• **Request 1**: Reproduce word for word the section of the Phaistos Disk passage below, starting with "In addition to" and going on through "Crete and Anatolia.".
• **Request 2**: Extend the Phaistos Disk passage below, picking up after its final sentence.

• **Provided text**:
= Beginning of Section =
In addition to showing feathered headdresses, the Phaistos Disk links Crete and Anatolia in other ways. The disk also pictures beehive-type structures (probably huts), which have features similar to those of Lycian architecture in southwest Anatolia. As well as mentioning the huts, Pendlebury cites the type of bow pictured on the disk as having an Asiatic origin (1965, 170). He believes that Anatolia played an important role on Crete in both the Early Minoan (before 2000 B.C.) and Middle Minoan (ca. 1800 B.C.) periods (1965, 53, 121-22). Nearly five hundred years separate the Phaistos Disk and the Egyptian reliefs at Medinet Habu (T. Dothan 1982a, 13), pointing to long-standing ties between Crete and Anatolia.
= End of Section =
• **Provided data**:
= Beginning of Section =
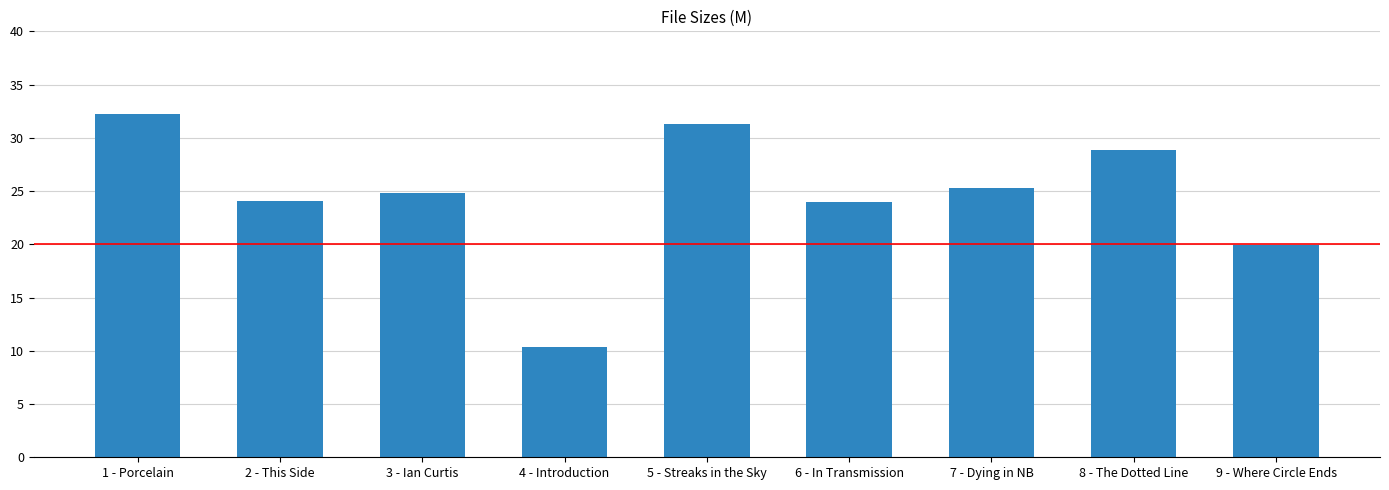

Which category has the lowest value across all series?

4 - Introduction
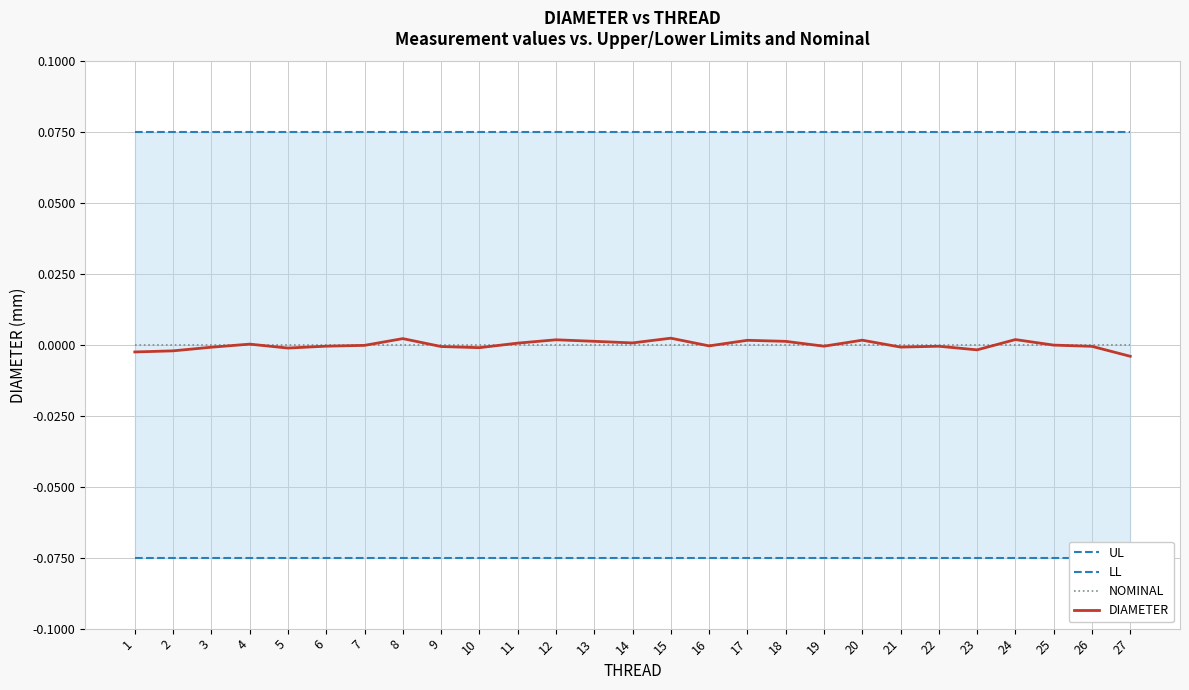

True or false: UL has more than 0 points higher than both neighbors.

False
= End of Section =
• **Written answer 1**:
In addition to showing feathered headdresses, the Phaistos Disk links Crete and Anatolia in other ways. The disk also pictures beehive-type structures (probably huts), which have features similar to those of Lycian architecture in southwest Anatolia. As well as mentioning the huts, Pendlebury cites the type of bow pictured on the disk as having an Asiatic origin (1965, 170). He believes that Anatolia played an important role on Crete in both the Early Minoan (before 2000 B.C.) and Middle Minoan (ca. 1800 B.C.) periods (1965, 53, 121-22). Nearly five hundred years separate the Phaistos Disk and the Egyptian reliefs at Medinet Habu (T. Dothan 1982a, 13), pointing to long-standing ties between Crete and Anatolia.

• **Written answer 2**:
Other arms pictured at Medinet Habu, such as long, tapered swords, spears, javelins, shields, and corselets, are similar to those described in the Iliad (Wainwright 1956, 203). "It will be noted that in spite of differences in detail, the general resemblance of the Achaean equipment to that of the Shardena and Pulesati [Philistines] is marked" (Lorimer 1950, 201). Further, the ships of the Sea Peoples at Medinet Habu and on the Phaistos Disk are similar to those shown on a Mycenaean Greek vase found on Skyros, an island in the Aegean between Athens and Anatolia (Raban and Stieglitz 1991, 38-39; T. Dothan 1982a, 7, 11; Barnett 1975, 373). The kilts worn by the Philistines at Medinet Habu also have Anatolian affinities: "such a tasselled kilt is worn by a Southern Anatolian god on a stele from near Cagdin" (Barnett 1975, 372). In addition, the chariots of the Sea Peoples contain three men with spears, following the Hittite, rather than the Egyptian custom of only two men with bows. Also, the wagons and hump oxen of the Sea Peoples pictured on the reliefs are strictly Anatolian (T. Dothan 1982a, 5-13; A. Mazar 1990, 302-6; Sandars 1978, 121-31; Yadin 1963, 2:249-51).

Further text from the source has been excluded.